As a Loudoun County resident since 1967, my favorite public event has always been the 4thof July celebration.
I’ve always loved that national holiday—to me it’s the epitome of national pride—demonstrated in a myriad of ways throughout the length and breadth of the land—in small villages and communities and towns alike.
Living in Waterford in the early ’70s, I enthusiastically looked forward to the annual event. As a transplanted Brit, I’d never known such an event in Britain—we didn’t have “parades,” certainly not one for the 4th of July. But I fell in love with this annual event and enthusiastically corralled the entire family in our participation.
Back then, the parade was the opening event of the village’s celebration, followed by a speech or two, games at the Old School and an evening community pot-luck supper.
The parade participants included individuals, families, dogs, horses, even donkeys. That motley crew included my family.
I remember my first parade as if it were yesterday. My husband, decked out as a triumphant colonial rebel, drove the riding mower (in the first of many such outings) to which was hitched the lawn clippings wagon, containing his family.
I, seated on the “wool sac,” with my wrists bound, was defeated Britannia, while our children represented the subject territories of Wales, Scotland and Ireland. I remember we got a first prize—a giant watermelon, for our efforts.
In a subsequent parade, I was decked out in a flowered sheet, entwined with honeysuckle. Our theme was “Life, Liberty and the Pursuit of Happiness.”
I was “Life,” and a visiting friend was “Liberty.” My husband was the “Pursuer of Happiness”—chasing the children with a butterfly net on a long stick.
Unfortunately, two horses right behind me were very interested in munching on the honeysuckle that enshrouded me, leading one local wag to say, “If that’s Life, give me Happiness.”
What we put that riding mower through over the years! Our crowning glory was our swan song. We had chosen the French Revolution as our theme.

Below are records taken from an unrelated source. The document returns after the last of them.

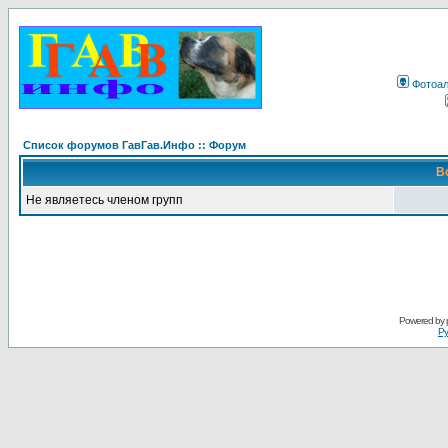
Фотоа
Список форумов ГавГав.Инфо :: Форум
В
Не являетесь членом групп
Powered by
Ру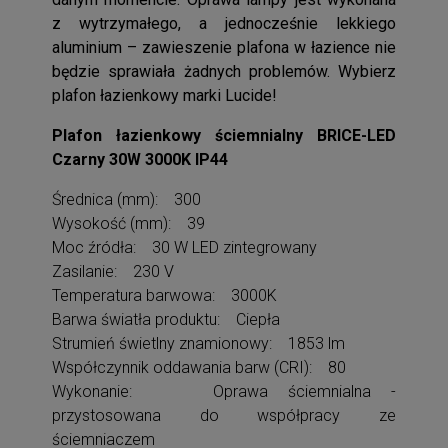
z wytrzymałego, a jednocześnie lekkiego
aluminium – zawieszenie plafona w łazience nie
będzie sprawiała żadnych problemów. Wybierz
plafon łazienkowy marki Lucide!
Plafon łazienkowy ściemnialny BRICE-LED
Czarny 30W 3000K IP44
Średnica (mm): 300
Wysokość (mm): 39
Moc źródła: 30 W LED zintegrowany
Zasilanie: 230 V
Temperatura barwowa: 3000K
Barwa światła produktu: Ciepła
Strumień świetlny znamionowy: 1853 lm
Współczynnik oddawania barw (CRI): 80
Wykonanie: Oprawa ściemnialna -
przystosowana do współpracy ze
ściemniaczem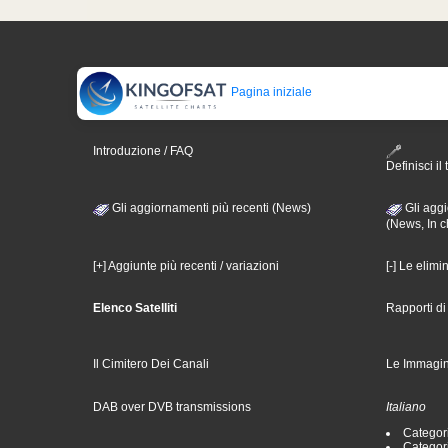
Pagina iniziale
Introduzione / FAQ
Definisci il 
Gli aggiornamenti più recenti (News)
Gli aggi
(News, In c
[+] Aggiunte più recenti / variazioni
[-] Le elimi
Elenco Satelliti
Rapporti d
Il Cimitero Dei Canali
Le Immagin
DAB over DVB transmissions
Italiano
Categori
Categori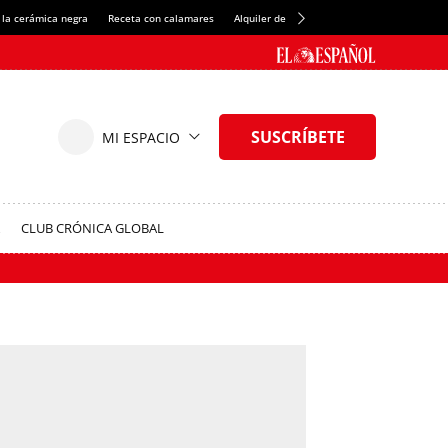
 la cerámica negra
Receta con calamares
Alquiler de habitaciones en España
Créd
CLUB CRÓNICA GLOBAL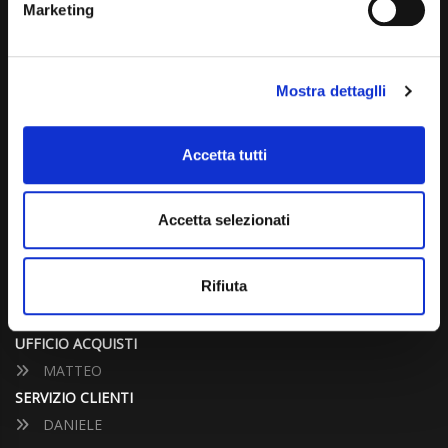
Marketing
info@carspecialist.eu
Dal Lunedì al Venerdì: 09:00 - 12:30 | 14:00 - 19:00
Mostra dettaglli
Sabato: 09:00 - 12:30
Domenica: chiuso
Accetta tutti
CONTATTA UN CONSULENTE
Accetta selezionati
UFFICIO VENDITE
JACOPO
Rifiuta
ALESSANDRO
UFFICIO ACQUISTI
MATTEO
SERVIZIO CLIENTI
DANIELE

Again, my husband drove the faithful riding mower, this time as a red-capped revolutionary leader, representing a “sans culotte,” those fearful members of the French Revolution. (The term means “without breeches,” in reference to the garb of the lower classes).

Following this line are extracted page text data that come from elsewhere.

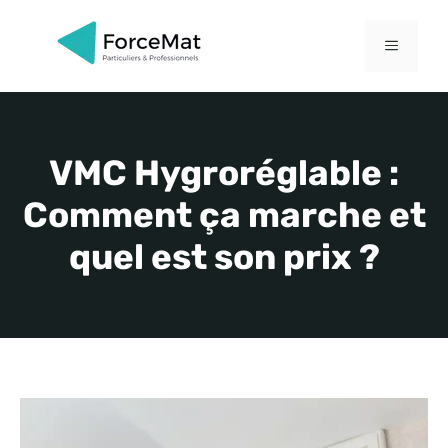
Aller
au
MENU
contenu
VMC Hygroréglable :
Comment ça marche et
quel est son prix ?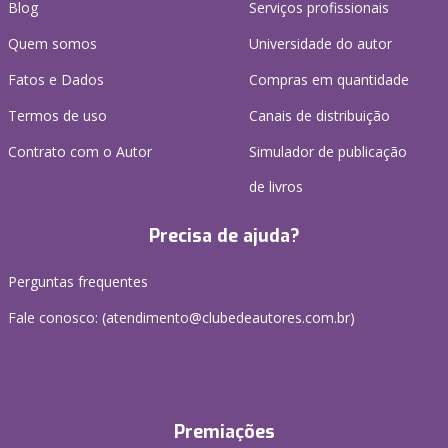
Blog
Serviços profissionais
Quem somos
Universidade do autor
Fatos e Dados
Compras em quantidade
Termos de uso
Canais de distribuição
Contrato com o Autor
Simulador de publicação
de livros
Precisa de ajuda?
Perguntas frequentes
Fale conosco: (atendimento@clubedeautores.com.br)
Premiações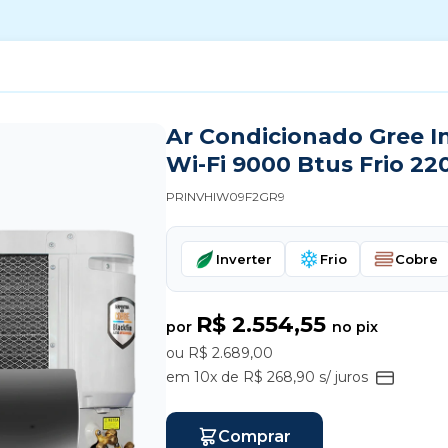
Ar Condicionado Gree I
Wi-Fi 9000 Btus Frio 22
PRINVHIW09F2GR9
Inverter
Frio
Cobre
R$ 2.554,55
por
no pix
ou R$ 2.689,00
em 10x de R$ 268,90 s/ juros
Comprar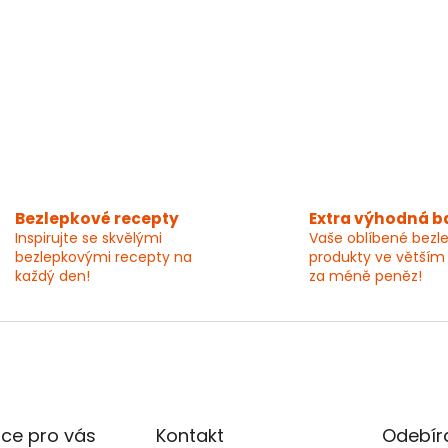
Bezlepkové recepty
Extra výhodná b
Inspirujte se skvělými
Vaše oblíbené bezl
bezlepkovými recepty na
produkty ve větším
každý den!
za méně peněz!
ce pro vás
Kontakt
Odebíra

Our teenaged daughter and a friend represented beautiful young aristocrats, dressed in pure white nightdresses (courtesy of their mothers). Hands bound, with long dark hair falling down their backs, they were seated in our version of the tumbril (the faithful lawn clippings cart), headed for the guillotine.
This time I was no defeated Britannia. In a reversal of my debut, I now was the conqueror of “les aristos.”
I gloried in replicating a “tricoteuse,” those dreadful females, if one could so dignify them, who, reportedly, sat knitting under the guillotine, sometimes spattered with the blood of a victim.
It was a great role. I found a rather ugly crocheted brown shawl that I had made in a misguided fit of industry, and wore a bright red cap on my head, from under which my hair hung down in lank strands.
It had rained the night before and there were muddy puddles in the street. So, in the spirit of “in for a penny, in for a pound” to be faithful to my frightful character, I scooped up some mud from a puddle and smeared it over my teeth. Large wooden knitting needles on which I knitted endlessly, completed my outfit.
That year, I think we did fairly earn our prize.
Now living in Leesburg, the magic of the 4th of July lives on. This week, early firecrackers be could heard going off and we look forward to the return of fireworks at Ida Lee Park shooting up above the trees from our back porch next year. The magic lives on.